Clinical Assessment of a Lightweight CNN Model for Real-Time Atrial Fibrillation Prediction in Continuous Wearable Monitoring

• Published in: 2024 46th Annual International Conference of the IEEE Engineering in Medicine and Biology Society (EMBC) Vol. 2024; pp. 1 - 4
• Main Authors: Soares, Quenaz B, Andrade, Douglas A, Ribeiro, Estela, Verardino, Renata G S, Reis, Tallita C, Samesima, Nelson, Monteiro, Rosangela, Jatene, Fabio B, Gutierrez, Marco A
• Format: Conference Proceeding Journal Article
• Language: English
• Published: United States IEEE 01.07.2024
• Subjects: Arrhythmia; Atrial fibrillation; Atrial Fibrillation - diagnosis; Atrial Fibrillation - physiopathology; clinical assessment; deep learning; Electrocardiography; Electrocardiography, Ambulatory - instrumentation; Female; Humans; Male; Middle Aged; Monitoring; Monitoring, Physiologic - instrumentation; Neural Networks, Computer; Performance evaluation; Prediction algorithms; Predictive models; Real-time systems; Surgery; Wearable devices; wearable ECG; Wearable Electronic Devices
• ISSN: 2694-0604
• DOI: 10.1109/EMBC53108.2024.10781856

Atrial Fibrillation (AFib) represents a prevalent cardiac arrhythmia associated with substantial risk for affected individuals.
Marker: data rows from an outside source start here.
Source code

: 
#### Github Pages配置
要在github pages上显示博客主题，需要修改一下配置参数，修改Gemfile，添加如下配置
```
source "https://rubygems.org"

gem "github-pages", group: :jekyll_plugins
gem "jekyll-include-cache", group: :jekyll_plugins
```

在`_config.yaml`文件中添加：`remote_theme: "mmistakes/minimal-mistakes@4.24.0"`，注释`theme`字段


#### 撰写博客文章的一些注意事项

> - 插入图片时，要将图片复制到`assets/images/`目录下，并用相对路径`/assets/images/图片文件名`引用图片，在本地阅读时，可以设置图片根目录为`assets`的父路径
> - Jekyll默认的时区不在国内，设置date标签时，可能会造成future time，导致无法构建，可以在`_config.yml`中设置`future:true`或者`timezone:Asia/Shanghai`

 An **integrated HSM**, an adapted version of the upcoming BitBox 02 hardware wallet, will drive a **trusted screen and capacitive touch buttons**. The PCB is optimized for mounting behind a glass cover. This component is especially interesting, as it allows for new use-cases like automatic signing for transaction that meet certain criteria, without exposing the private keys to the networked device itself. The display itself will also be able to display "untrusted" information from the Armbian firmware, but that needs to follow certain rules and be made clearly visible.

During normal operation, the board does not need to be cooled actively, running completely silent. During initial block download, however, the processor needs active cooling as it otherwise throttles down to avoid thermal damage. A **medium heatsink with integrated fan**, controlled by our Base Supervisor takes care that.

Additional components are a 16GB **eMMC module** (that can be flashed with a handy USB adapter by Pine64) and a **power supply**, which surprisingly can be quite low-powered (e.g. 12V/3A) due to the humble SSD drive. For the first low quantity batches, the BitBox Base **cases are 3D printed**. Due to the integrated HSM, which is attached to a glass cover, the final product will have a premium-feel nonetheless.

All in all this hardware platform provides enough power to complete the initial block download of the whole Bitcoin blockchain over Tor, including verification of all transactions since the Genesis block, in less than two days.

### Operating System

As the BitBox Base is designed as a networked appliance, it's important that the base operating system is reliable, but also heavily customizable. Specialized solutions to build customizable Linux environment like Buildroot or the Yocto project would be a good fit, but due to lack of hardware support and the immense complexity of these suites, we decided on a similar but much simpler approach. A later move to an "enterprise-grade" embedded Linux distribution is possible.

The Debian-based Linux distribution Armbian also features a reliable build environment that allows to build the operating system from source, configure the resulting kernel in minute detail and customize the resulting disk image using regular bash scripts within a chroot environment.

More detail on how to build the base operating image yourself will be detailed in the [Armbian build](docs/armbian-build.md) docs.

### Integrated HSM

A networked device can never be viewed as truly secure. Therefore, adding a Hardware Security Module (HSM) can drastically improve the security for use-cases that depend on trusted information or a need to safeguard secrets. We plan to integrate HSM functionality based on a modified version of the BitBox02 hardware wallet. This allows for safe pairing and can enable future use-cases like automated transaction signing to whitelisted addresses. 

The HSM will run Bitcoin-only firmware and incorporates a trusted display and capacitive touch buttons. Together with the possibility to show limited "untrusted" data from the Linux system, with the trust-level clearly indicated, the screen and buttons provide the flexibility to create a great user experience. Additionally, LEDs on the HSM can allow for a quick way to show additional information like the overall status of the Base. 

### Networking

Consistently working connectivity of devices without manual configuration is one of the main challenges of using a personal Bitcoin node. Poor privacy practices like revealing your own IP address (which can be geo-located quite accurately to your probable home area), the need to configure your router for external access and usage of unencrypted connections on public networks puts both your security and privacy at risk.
The integration of wearable devices, coupled with advanced predictive models, opens pathways for non-invasive and real-time monitoring of AFib. This paper outlines the assessment of a lightweight CNN model designed to predict AFib in patients, enabling continuous monitoring through the utilization of wearable devices. In the performance evaluation, our model demonstrated robust outcomes, achieving F1 score of 0.96, AUC of 0.99, and Acc of 0.96 on the test set. To assess the clinical relevance of our model, we conducted an experiment involving 24-hour continuous monitoring using a single-lead ECG device on 28 arrhythmic subjects and 28 subjects without prior arrhythmia diagnosis. The clinical assessment achieved F1 score of 0.94, AUC of 0.99, and Acc of 0.97 when compared to the physician's true labels. These findings underscore the potential of our model for real-world applications, particularly in the continuous monitoring of patients at risk of developing arrhythmia, offering a non-invasive and effective approach for early detection of AFib.